In general, you just need to take a few extra precautions.

\- Situate each member in an room with minimal distractions and isolated from
noises. If possible, go somewhere without pets - everyone loves pets, but
everyone also knows that they have no sense of privacy, will make noise when
they verily well feel, and in the case of dogs, their bladders know not the
meaning of "Do not disturb". They're just doing what they do, but it's just an
interruption that can maybe be avoided

\- Likewise, avoid being too close to a window especially during the day - the
sunlight may provide some really pretty back-lighting, but auto-color
correction on a lot of web cameras will be constantly fighting with the
sunlight should a cloud pass, shadows rise/fall, and so on

\- A wired connection is strongly recommended just to remove the variable of
WiFi interference kicking up unexpectedly

\- Headsets are strongly recommended, or at least a quality microphone with
the speaker having an earbud to isolate any possible feedback.
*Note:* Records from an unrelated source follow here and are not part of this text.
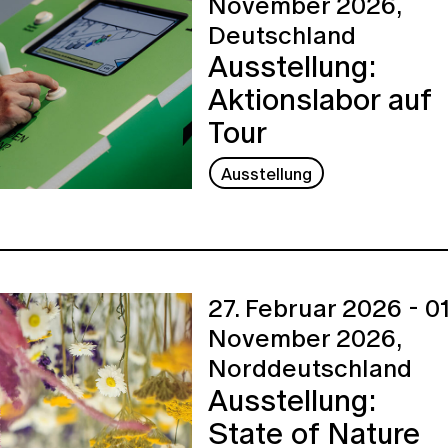
November 2026,
Deutschland
Ausstellung:
Aktionslabor auf
Tour
Ausstellung
27. Februar 2026 - 01
November 2026,
Norddeutschland
Ausstellung:
State of Nature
Wired strongly
preferred

\- In a similar vein, fixed apparatuses are preferred (i.e., no in-line
microphones like what you get with cell-phones). They tend to brush against
fabric and make awful noises, or twist or turn

\- Take some time prior to the actual recording to just sound-check and also
get used to the tiny delays that often occur with interviews. 10-20 minutes is
often good enough just as a warm up

\- Make sure that all participants are used to speaking on video and through
mics. There is a bit of an art to doing it right with video chat, avoiding
either being too loud/blaring or too soft

\- Finally, test whatever screen recording software you're using multiple
times before the call and test it in a real call situation to ensure that
there are no audio goofs. This can be part of the 10-20 minute test. It goes
without saying, but you'll probably want to use a moderately modern machine
that won't chug when recording, and also have enough space to store the
recording

These are what we used for my workplace when we did Skype interviews and
needed to record them for review later on.

------
Asbostos
Pet peeve as a viewer - avoid disguisting body nioses - lip smacking and
sighing between sentences, sniffing and saliva sliding around the mouth. I
guess that last one is a microphone thing.